** Records for the exercise follows **
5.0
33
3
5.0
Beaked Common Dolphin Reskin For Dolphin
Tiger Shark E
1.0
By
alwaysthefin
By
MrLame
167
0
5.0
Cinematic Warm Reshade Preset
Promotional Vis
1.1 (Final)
** End of Records for the exercise **
* [Assignment] Every record above is to be copied exactly.

* [Result of this exercise]
5.0
33
3
5.0
Beaked Common Dolphin Reskin For Dolphin
Tiger Shark E
1.0
By
alwaysthefin
By
MrLame
167
0
5.0
Cinematic Warm Reshade Preset
Promotional Vis
1.1 (Final)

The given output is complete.